“You never knew what passed after, did you?” I asked.
“No—not at all,” was the half sullen reply—“not at all.”
“Did you never purchase a Brighton paper, or look into a London paper to see?”
“No,” she replied.
“Then I will tell you,” I said, and I told her all that had passed. How the people had stood round the little baby, and the men cursed the cruel hands that had drowned the little babe.
“Did they curse my hands?” she asked, and I saw her looking at them in wonder.
“Yes; the men said hard words, but the women were pitiful and kind; one kissed the little face, dried it, and kissed it with tears in her eyes. Was it your own child?”
There was a long pause, a long silence, a terrible few minutes, and then she answered:
“Yes, it was my child!”
Her voice was full of despair; she folded her hands and laid them on her lap.
“I knew it must come,” she said. “Now, let me try to think what I must do. I meet now that which I have dreaded so long. Oh, Lance! my love, Lance! my love, Lance! You will not tell him?” she cried, turning to me with impassioned appeal. “You will not!—you could not break his heart and mine!—you could not kill me! Oh, for Heaven’s sake, say you will not tell him?”
Then I found her on her knees at my feet, sobbing passionate cries—I must not tell him, it would kill him, She must go away, if I said she must; she would go from the heart and the home where she had nestled in safety so long; she would die; she would do anything, if only I would not tell him. He had loved and trusted her so—she loved him so dearly. I must not tell. If I liked, she would go to the river and throw herself in. She would give her life freely, gladly—if only I would not tell him.
So I sat holding, as it were, the passionate, aching heart in my hand.
“You must calm yourself,” I said. “Let us talk reasonably. We cannot talk while you are like this.”

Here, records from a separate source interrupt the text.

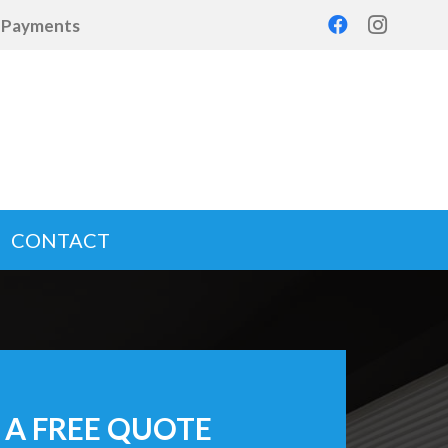
d Payments
CONTACT
 A FREE QUOTE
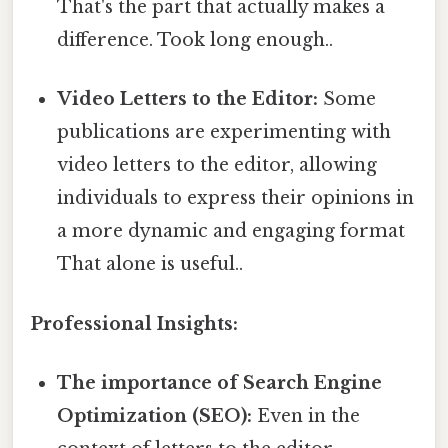
That's the part that actually makes a
difference. Took long enough..
Video Letters to the Editor:
Some
publications are experimenting with
video letters to the editor, allowing
individuals to express their opinions in
a more dynamic and engaging format
That alone is useful..
Professional Insights:
The importance of Search Engine
Optimization (SEO):
Even in the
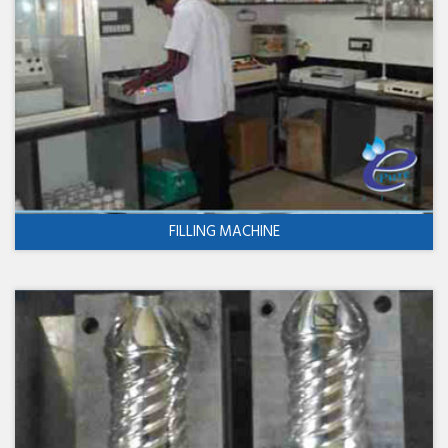
FILLING MACHINE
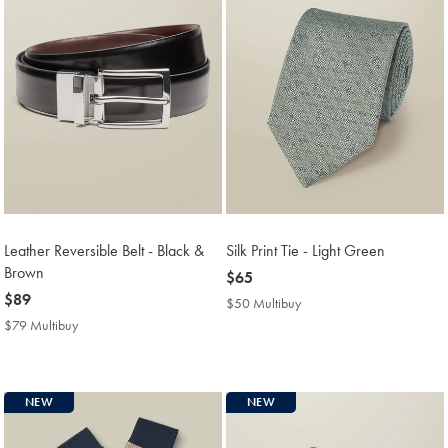
Leather Reversible Belt - Black &
Silk Print Tie - Light Green
Brown
now
$65
now
$89
$65
$50 Multibuy
$50
$89
Multibuy
$79 Multibuy
$79
Price
Multibuy
Price
NEW
NEW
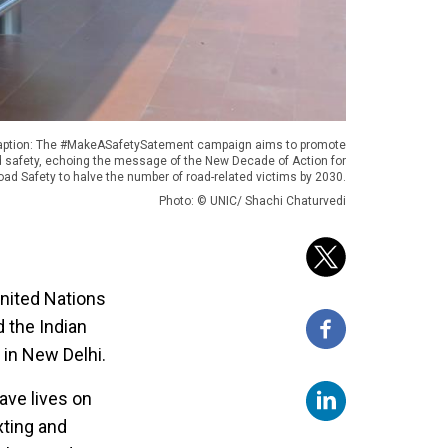
aption: The #MakeASafetySatement campaign aims to promote
d safety, echoing the message of the New Decade of Action for
oad Safety to halve the number of road-related victims by 2030.
Photo: © UNIC/ Shachi Chaturvedi
United Nations
 the Indian
in New Delhi.
ave lives on
xting and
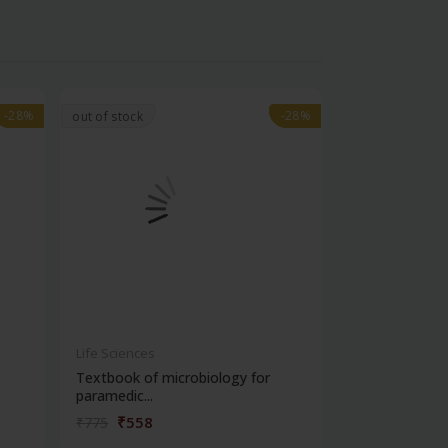
-28%
-28%
-28%
-28%
out of stock
Life Sciences
Life Sciences
Textbook of microbiology for
Manipal handb
paramedic...
contracepti...
₹558
₹180
₹775
₹250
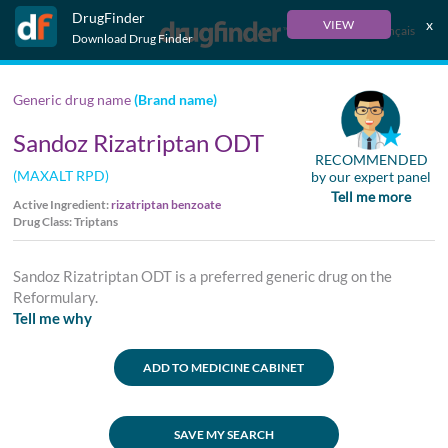
DrugFinder
x
VIEW
Français
Download Drug Finder
Generic drug name
(Brand name)
Sandoz Rizatriptan ODT
RECOMMENDED
(MAXALT RPD)
by our expert panel
Tell me more
Active Ingredient:
rizatriptan benzoate
Drug Class: Triptans
Sandoz Rizatriptan ODT is a preferred generic drug on the
Reformulary.
Tell me why
ADD TO MEDICINE CABINET
SAVE MY SEARCH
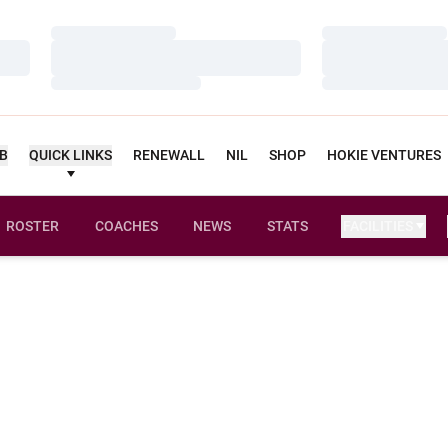
Loading…
Loading…
Loading…
Loading…
Loading…
Loading…
UB
QUICK LINKS
RENEWALL
NIL
SHOP
HOKIE VENTURES
ROSTER
COACHES
NEWS
STATS
FACILITIES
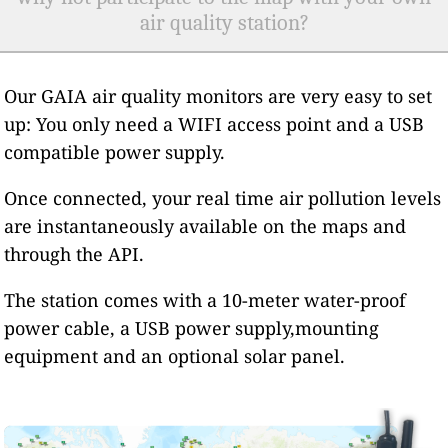
air quality station?
Our GAIA air quality monitors are very easy to set
up: You only need a WIFI access point and a USB
compatible power supply.
Once connected, your real time air pollution levels
are instantaneously available on the maps and
through the API.
The station comes with a 10-meter water-proof
power cable, a USB power supply,mounting
equipment and an optional solar panel.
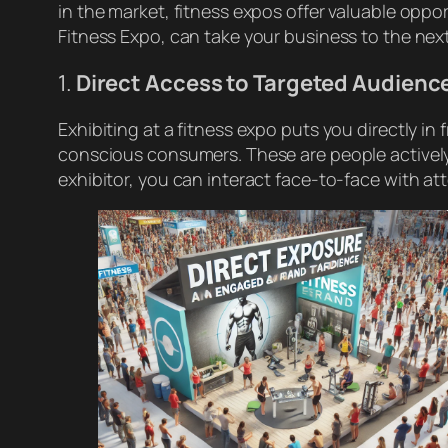
in the market, fitness expos offer valuable oppor
Fitness Expo, can take your business to the next
1.
Direct Access to Targeted Audienc
Exhibiting at a fitness expo puts you directly i
conscious consumers. These are people actively
exhibitor, you can interact face-to-face with at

She beat her white hands together, and I could not still her cries; they were all for “Lance!”—“her love, Lance!”
CHAPTER XI.
“You must listen to me,” I said; “I want you to see how truly this is the work of Providence, and not of mere chance.”
I told her how I often had been attracted to the pier; I told her all that was said by the crowd around; of the man who carried the little dead child to the work-house; of the tiny little body that lay in its white dress in the bare, large, desolate room, and of the flowers that the kindly matron had covered it with.
I told her how I had taken compassion on the forlorn little creature, had purchased its grave, and of the white stone with “Marah” upon it.
“Marah, found drowned.” And then, poor soul—poor, hapless soul, she clung to my hands and covered them with kisses and tears.